To better convey the intended use of functions and to potentially realize some additional gas savings, consider changing a function's visibility to be only as permissive as required.

Update: Resolved in pull request #10 at commit 1cf4a56 and pull request #11 at commit 55b58ab.

Unused Struct in Treasury Contract

In the Treasury contract, a StorageV1 struct is defined but remains unused in the current version of the code.

Consider removing the unused struct to reduce the size of the contract and enhance readability.

Update: Resolved in pull request #11 at commit 637c937.

NatSpec Parameter Name Does Not Match Struct Field in WithdrawMessage

In line 18 of ICanonicalBridge.sol, the NatSpec comment documents the first field of WithdrawMessage as pubKey, yet the struct actually declares that field as from. Any off-chain tooling or contract that relies on the documentation will encode/decode the message incorrectly, leading to broken withdrawals or lost funds.

Consider addressing the parameter name mismatch to prevent any issues.

Update: Resolved in pull request #10 at commit 105932a.

Lack of Security Contact

Providing a specific security contact (such as an email or ENS name) within a smart contract significantly simplifies the process for individuals to communicate if they identify a vulnerability in the code.
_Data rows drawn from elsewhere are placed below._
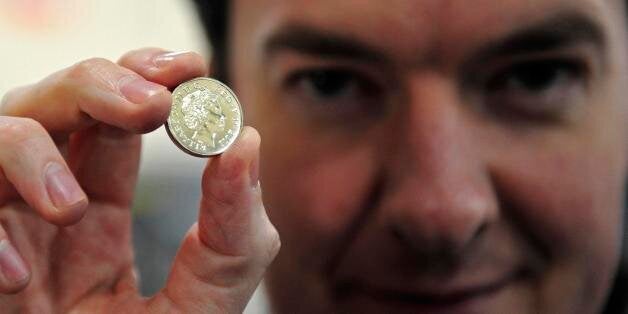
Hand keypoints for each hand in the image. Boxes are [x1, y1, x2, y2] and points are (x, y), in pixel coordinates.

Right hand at [0, 48, 279, 312]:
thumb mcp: (208, 299)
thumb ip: (234, 231)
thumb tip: (247, 142)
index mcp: (101, 207)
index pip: (113, 116)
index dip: (143, 79)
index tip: (190, 70)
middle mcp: (47, 205)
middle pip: (55, 103)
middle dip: (98, 85)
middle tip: (152, 104)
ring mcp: (6, 230)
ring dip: (30, 155)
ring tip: (75, 210)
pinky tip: (21, 280)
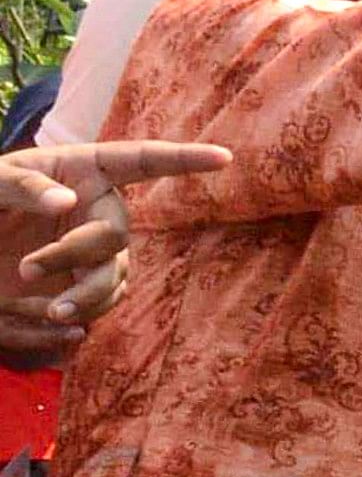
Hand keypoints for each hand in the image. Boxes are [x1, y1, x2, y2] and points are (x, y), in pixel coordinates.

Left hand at [0, 140, 232, 356]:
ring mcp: (93, 250)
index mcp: (84, 171)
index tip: (224, 158)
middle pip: (114, 235)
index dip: (184, 159)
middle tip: (27, 268)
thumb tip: (67, 203)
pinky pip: (100, 304)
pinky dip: (80, 314)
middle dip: (77, 254)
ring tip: (51, 311)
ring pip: (113, 277)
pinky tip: (51, 318)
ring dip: (87, 296)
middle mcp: (98, 209)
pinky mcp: (82, 285)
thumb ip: (23, 185)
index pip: (141, 160)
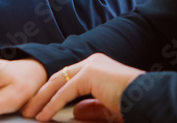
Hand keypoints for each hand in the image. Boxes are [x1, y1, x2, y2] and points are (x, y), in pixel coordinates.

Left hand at [21, 53, 143, 121]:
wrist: (147, 98)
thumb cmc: (133, 103)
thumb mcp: (108, 107)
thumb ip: (91, 107)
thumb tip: (75, 111)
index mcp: (97, 67)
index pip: (68, 78)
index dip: (52, 92)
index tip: (40, 105)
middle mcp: (92, 61)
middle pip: (59, 77)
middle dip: (42, 94)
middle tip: (29, 108)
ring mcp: (90, 65)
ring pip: (58, 82)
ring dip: (42, 99)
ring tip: (31, 112)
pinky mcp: (89, 74)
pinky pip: (64, 91)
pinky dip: (52, 104)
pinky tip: (44, 115)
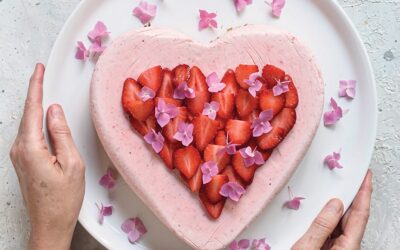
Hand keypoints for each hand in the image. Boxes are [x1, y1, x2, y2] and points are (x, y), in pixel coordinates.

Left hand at [9, 64, 84, 249]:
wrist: (49, 224)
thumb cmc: (63, 199)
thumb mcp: (71, 163)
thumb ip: (62, 134)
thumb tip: (55, 112)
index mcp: (30, 148)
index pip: (33, 109)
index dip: (36, 86)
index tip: (39, 70)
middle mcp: (19, 150)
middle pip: (29, 114)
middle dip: (35, 92)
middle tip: (41, 74)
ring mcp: (19, 157)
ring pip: (29, 124)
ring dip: (37, 108)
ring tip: (44, 92)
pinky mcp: (23, 161)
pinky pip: (30, 135)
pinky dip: (37, 122)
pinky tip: (44, 118)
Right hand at [292, 170, 371, 249]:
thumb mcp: (307, 247)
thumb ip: (321, 226)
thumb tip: (334, 204)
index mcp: (347, 248)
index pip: (360, 216)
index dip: (364, 194)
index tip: (365, 177)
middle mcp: (345, 248)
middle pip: (351, 218)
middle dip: (350, 196)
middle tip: (348, 178)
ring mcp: (336, 248)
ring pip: (340, 223)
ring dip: (335, 206)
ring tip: (331, 190)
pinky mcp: (326, 249)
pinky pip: (330, 228)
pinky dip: (325, 216)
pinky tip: (319, 208)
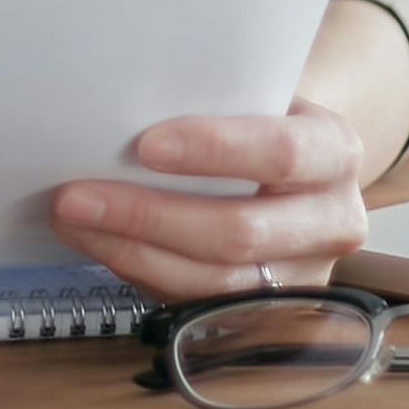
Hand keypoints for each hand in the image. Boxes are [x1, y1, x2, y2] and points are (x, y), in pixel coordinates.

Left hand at [47, 103, 368, 302]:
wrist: (296, 165)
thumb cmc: (257, 118)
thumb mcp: (257, 96)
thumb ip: (212, 99)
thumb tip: (117, 106)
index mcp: (336, 152)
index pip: (280, 152)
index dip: (214, 150)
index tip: (145, 145)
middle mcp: (333, 221)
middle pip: (239, 233)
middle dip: (148, 216)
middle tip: (74, 196)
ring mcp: (303, 277)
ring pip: (212, 283)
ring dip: (131, 252)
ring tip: (73, 221)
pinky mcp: (267, 313)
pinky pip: (196, 306)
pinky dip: (139, 273)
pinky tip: (98, 245)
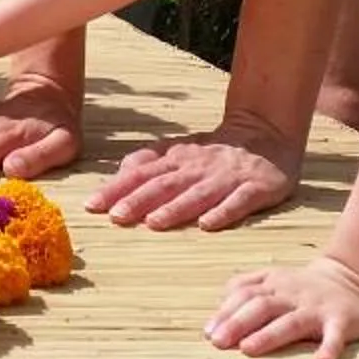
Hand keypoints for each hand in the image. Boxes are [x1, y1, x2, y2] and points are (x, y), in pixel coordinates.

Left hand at [87, 117, 299, 230]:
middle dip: (140, 200)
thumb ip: (148, 161)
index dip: (117, 188)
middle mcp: (199, 167)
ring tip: (154, 223)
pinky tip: (209, 225)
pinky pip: (240, 201)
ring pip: (199, 194)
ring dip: (176, 208)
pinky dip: (224, 212)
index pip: (142, 173)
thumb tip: (117, 174)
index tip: (92, 205)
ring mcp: (228, 177)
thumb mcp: (178, 151)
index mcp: (177, 159)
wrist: (267, 134)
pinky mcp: (257, 188)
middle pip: (166, 184)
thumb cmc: (213, 152)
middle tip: (115, 216)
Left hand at [204, 256, 358, 358]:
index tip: (208, 333)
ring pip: (291, 321)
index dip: (226, 313)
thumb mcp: (273, 278)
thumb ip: (245, 286)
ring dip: (269, 335)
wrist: (354, 278)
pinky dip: (331, 348)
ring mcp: (317, 307)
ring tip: (248, 350)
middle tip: (218, 342)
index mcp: (273, 284)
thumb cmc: (304, 287)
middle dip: (238, 323)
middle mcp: (292, 295)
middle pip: (262, 306)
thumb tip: (217, 305)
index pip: (245, 295)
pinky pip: (336, 335)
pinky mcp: (342, 320)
This practice is quite beneficial as it permits the code owners to dictate the communication channel for vulnerability disclosure, eliminating the risk of miscommunication or failure to report due to a lack of knowledge on how to do so. In addition, if the contract incorporates third-party libraries and a bug surfaces in those, it becomes easier for their maintainers to contact the appropriate person about the problem and provide mitigation instructions.

Throughout the codebase, multiple instances of contracts missing security contacts were identified:

• The Treasury contract
• The ICanonicalBridge interface
• The CanonicalBridgeV3 contract

Consider adding a NatSpec comment containing a security contact above each contract definition. Using the @custom:security-contact convention is recommended as it has been adopted by the OpenZeppelin Wizard and the ethereum-lists.

Update: Resolved in pull request #10 at commit f1f2983. The team stated:

We've decided not to remediate this in the solidity code, and have included the ImmuneFi link in our documentation instead.

Redundant return Statement

To improve the readability of the contract, it is recommended to remove redundant return statements from functions that have named returns.

The return true; statement in Treasury.sol is redundant.

Consider removing the redundant return statement in functions with named returns to improve the readability of the contract.

Update: Resolved in pull request #11 at commit a34963c.

Redundant Reassignment of fraudWindowDuration in Constructor

The fraudWindowDuration variable of the CanonicalBridgeV3 contract is initialized with the default value of 7 days when defined. However, it is redundantly reassigned the same default value within the constructor.

Consider removing the unnecessary reassignment to simplify the code and slightly reduce gas usage.

Update: Resolved in pull request #10 at commit 7834b0f.

Inaccurate Description of Deleted Messages Status in Documentation

When deleting a withdrawal message, startTime and withdrawMsgIdProcessed are set to 0. As a result, the status of the message becomes UNKNOWN, allowing it to be re-authorized. However, this behavior contradicts the documentation, which states that the state of a deleted message should be CLOSED.

Consider updating the documentation to accurately reflect this behavior.

Update: Resolved in pull request #10 at commit edebe3c.

Conclusion

This audit focused on the recent changes made to the CanonicalBridgeV3 and Treasury contracts of the Eclipse Bridge. A high-severity issue was identified involving the double deduction of fees from the Treasury contract during withdrawals that had been authorized in a previous version but are being executed in the updated version of the canonical bridge.

Overall, the codebase demonstrated high quality and was supported by a comprehensive test suite. The Eclipse team was highly responsive and collaborative throughout the engagement, contributing to a smooth and efficient audit process.